Every day at 3:10 p.m. I head out the door pushing my 1-year-old in the stroller to pick up her sister from school. It takes me 20 minutes to walk there, striding along the sidewalks past the small terraced houses packed together like eggs in a cardboard carton, then crossing the road at the traffic lights, before heading down a long and leafy road past the larger houses with lavender-lined garden paths and roses spilling over their fences.
We walk the same route on the way back, but it takes us about an hour as my daughter ambles slowly along, stopping to pick up whatever interesting leaf, feather, acorn, or other little treasure catches her eye. Quite often, she literally stops to smell the flowers.
This walk has become a kind of daily meditation for me, and it’s not at all uncommon that my heart swells with intense gratitude, tears filling my eyes as I notice new details about the natural world around me as I walk. Whatever my mood — however stressed or blue I’ve been that day — it all seems to fade away in a flood of quiet peace.
Mystics and philosophers have long known the secret that being connected to nature can bring us a deep sense of peace and help us feel more connected with the divine. When we quietly observe the natural world around us — even for a short period of time — it’s not uncommon to exprience a subtle shift in our bodies, minds, and spirits.
In her book, The Wild Remedy: How Nature Mends Us, Emma Mitchell shares her journey with depression over the course of a year as she seeks solace in the natural world around her cottage. “This year of using nature as a remedy has convinced me that humans may need to be in natural landscapes regularly in order to be fully well,” she writes. “There is an ancient and potent connection between us and the land: we evolved to live in wild places. Perhaps it is the displacement from nature in modern life that is causing so many of us to struggle with our mental health.”
With diagnosed incidents of mental illness on the rise, Mitchell wonders whether “our disconnection from nature holds a critical role in this story.” The book shares her own experience of having her suicidal thoughts interrupted by the sight of some green saplings on the roadside, and the way she feels her mind let out “a sigh of relief” as she steps into a leafy wood. And she reveals the science behind these restorative effects of nature.
Research shows that spending time in nature, particularly among trees, helps lower the stress hormone cortisol in our bodies, and decreases blood pressure and pulse rate. When our skin and eyes come into contact with sunlight, our body releases higher levels of serotonin, a neurotransmitting chemical associated with happiness.

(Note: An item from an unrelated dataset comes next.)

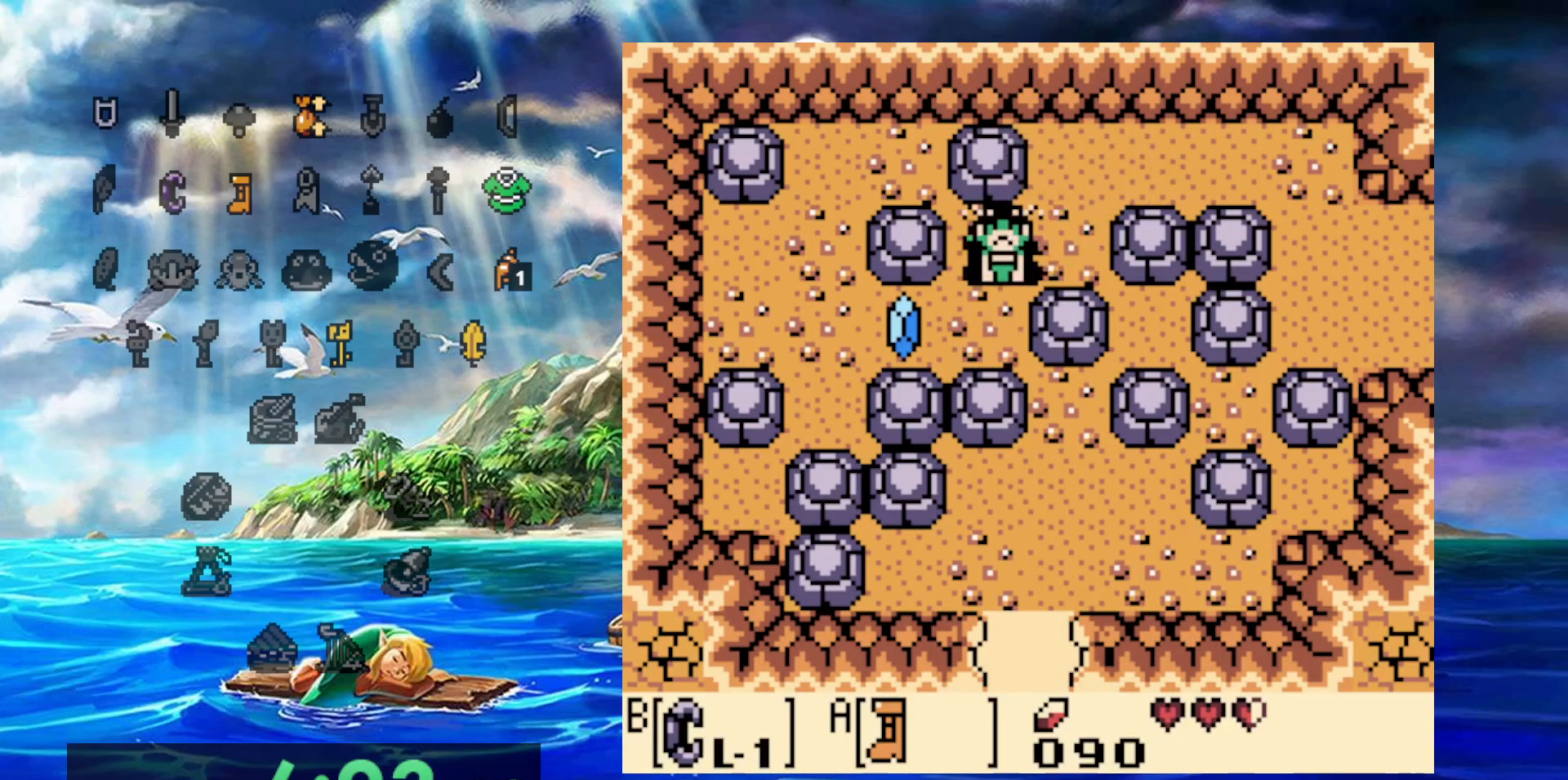
{"buttons": [], "events": [[17, "B", "up"], [200, "B", "down"], [450, "B", "up"]]}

Serotonin is also released when we come into contact with some types of benign soil bacteria. There’s also evidence that a special kind of white blood cell that helps fight viruses and some cancerous cells becomes more active when we spend time in the woods, and that breathing in the smell of a fresh hedgerow gives our bodies a chance to absorb compounds called phytoncides that can have beneficial effects on our immune and circulatory systems.
This all makes sense — for most of human history, we lived in close contact with nature. Living in such artificial environments and being so far removed from the impact of the seasonal cycle is a peculiarly modern phenomenon, and so it seems right that our bodies and spirits would find relief when we reconnect with nature. As the great Joni Mitchell line goes, “We’ve got to get ourselves back to the garden.”
The daily repetition of sights, sounds, and smells on my daily walk makes me more aware than ever of the changing seasons: The tree I never noticed until mid-October, when it suddenly burst into golden-yellow flames; the wisteria vines that climb up a street light and drop fragrant confetti on the sidewalk for a week or so in May; the patch of forget-me-nots and wild strawberries that crops up in one particular spot by a red brick wall under the shade of a lime tree in early June.
And as these seasons shift, I find relief in the knowledge that all things were made to move in cycles — that life all around us ebbs and flows. It helps me to make sense of my own emotions and energy. Just like a seed underground in the winter, some things need time to germinate in my heart, and during some seasons I move slower than others. I start to see patterns in the petals and leaves, in the birdsong, the movement and shape of the clouds, and I recognize those patterns within myself, too — in the spiral of my fingerprints, and the way my spirit lifts and opens up when the sun shines on my face.
Being aware of the details in the natural world around me helps me to appreciate the fact that I’m a physical as well as spiritual being. Sometimes, as a writer spending hours hunched over my computer, I can start to get a bit stuck in my own head, seeing my body’s need to take breaks, to stretch, to eat, to sleep, as irritating interruptions. Walking a familiar path every day, come rain or shine, and noticing the shifts and changes of that particular environment makes me feel grounded in my body. It also makes me grateful for my body, and for the beauty of the created world around me. I understand in my bones that this material world is good, too, and that I need to respect my body’s needs as well as the needs of my mind.
At some of the most difficult points in my life, gardens have been a refuge for me. They are places I can go to cry and shout out in my pain. In a garden, I’m surrounded by a green and growing world that’s unperturbed by my angst because it contains and reflects the same cycles of birth, growth, destruction, death, and rebirth that I hold within myself. I can’t help but see a personality behind it all, one creative mind, who, like many a great artist, returns to certain themes again and again, slowly revealing more with each creation.